MATERIAL TO PROCESS:
++++++
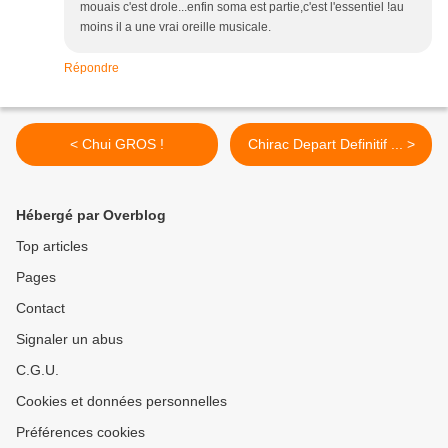
mouais c'est drole...enfin soma est partie,c'est l'essentiel !au
moins il a une vrai oreille musicale.
Répondre
< Chui GROS !
Chirac Depart Definitif ... >
Hébergé par Overblog
Top articles
Pages
Contact
Signaler un abus
C.G.U.
Cookies et données personnelles
Préférences cookies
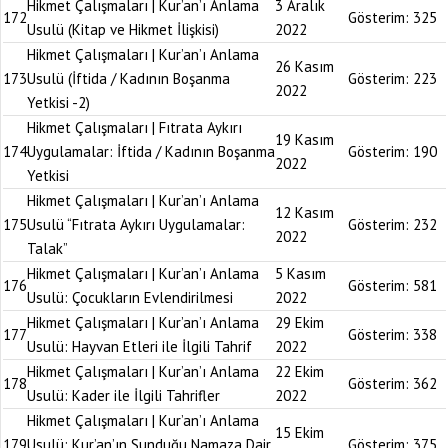
Hikmet Çalışmaları | Kur’an’ı Anlama
3 Aralık
172
Gösterim:
325
Usulü (Kitap ve Hikmet İlişkisi)
2022
Hikmet Çalışmaları | Kur’an’ı Anlama
26 Kasım
173
Usulü (İftida / Kadının Boşanma
Gösterim:
223
2022
Yetkisi -2)
Hikmet Çalışmaları | Fıtrata Aykırı
19 Kasım
174
Uygulamalar: İftida / Kadının Boşanma
Gösterim:
190
2022
Yetkisi
Hikmet Çalışmaları | Kur’an’ı Anlama
12 Kasım
175
Usulü “Fıtrata Aykırı Uygulamalar:
Gösterim:
232
2022
Talak”
Hikmet Çalışmaları | Kur’an’ı Anlama
5 Kasım
176
Gösterim:
581
Usulü: Çocukların Evlendirilmesi
2022
Hikmet Çalışmaları | Kur’an’ı Anlama
29 Ekim
177
Gösterim:
338
Usulü: Hayvan Etleri ile İlgili Tahrif
2022
Hikmet Çalışmaları | Kur’an’ı Anlama
22 Ekim
178
Gösterim:
362
Usulü: Kader ile İlgili Tahrifler
2022
Hikmet Çalışmaları | Kur’an’ı Anlama
15 Ekim
179
Usulü: Kur’an’ın Sunduğu Namaza Dair
Gösterim:
375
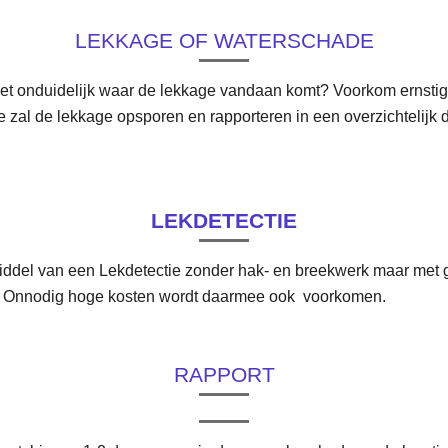
LEKKAGE OF WATERSCHADE
s het onduidelijk waar de lekkage vandaan komt? Voorkom ernst
eze zal de lekkage opsporen en rapporteren in een overzichtelij
LEKDETECTIE
ddel van een Lekdetectie zonder hak- en breekwerk maar met
.
Onnodig hoge kosten wordt daarmee ook voorkomen.
RAPPORT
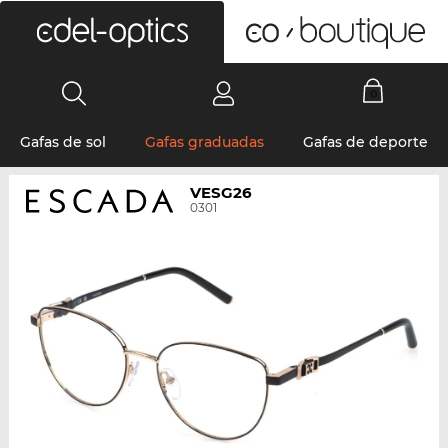
0
Gafas de sol
Gafas graduadas
Gafas de deporte
VESG26
0301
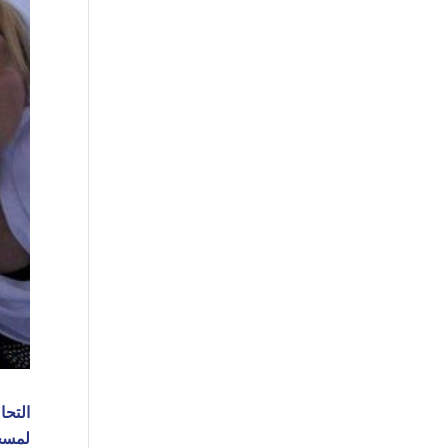
التحا
لمسج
++++++
WHAT TO DO: Only the lines from the beginning of the listing through the line with "s het onduidelijk", both ends included, are to be repeated exactly; pictures stay out.

ANSWER FOR THIS EXERCISE:
mouais c'est drole...enfin soma est partie,c'est l'essentiel !au
moins il a une vrai oreille musicale.
Répondre
< Chui GROS !
Chirac Depart Definitif ... >
Hébergé par Overblog
Top articles
Pages
Contact
Signaler un abus
C.G.U.
Cookies et données personnelles
Préférences cookies
Hikmet Çalışmaları | Kur’an’ı Anlama
3 Aralık
172
Gösterim:
325
Usulü (Kitap ve Hikmet İlişkisi)
2022
Hikmet Çalışmaları | Kur’an’ı Anlama
26 Kasım
173
Usulü (İftida / Kadının Boşanma
Gösterim:
223
2022
Yetkisi -2)
Hikmet Çalışmaları | Fıtrata Aykırı
19 Kasım
174
Uygulamalar: İftida / Kadının Boşanma
Gösterim:
190
2022
Yetkisi
Hikmet Çalışmaları | Kur’an’ı Anlama
12 Kasım
175
Usulü “Fıtrata Aykırı Uygulamalar:
Gösterim:
232
2022
Talak”
Hikmet Çalışmaları | Kur’an’ı Anlama
5 Kasım
176
Gösterim:
581
Usulü: Çocukların Evlendirilmesi
2022
Hikmet Çalışmaları | Kur’an’ı Anlama
29 Ekim
177
Gösterim:
338
Usulü: Hayvan Etleri ile İlgili Tahrif
2022
Hikmet Çalışmaları | Kur’an’ı Anlama
22 Ekim
178
Gösterim:
362
Usulü: Kader ile İlgili Tahrifler
2022
Hikmet Çalışmaları | Kur’an’ı Anlama
15 Ekim
179
Usulü: Kur’an’ın Sunduğu Namaza Dair
Gösterim:
375
LEKKAGE OF WATERSCHADE
s het onduidelijk waar de lekkage vandaan komt? Voorkom ernst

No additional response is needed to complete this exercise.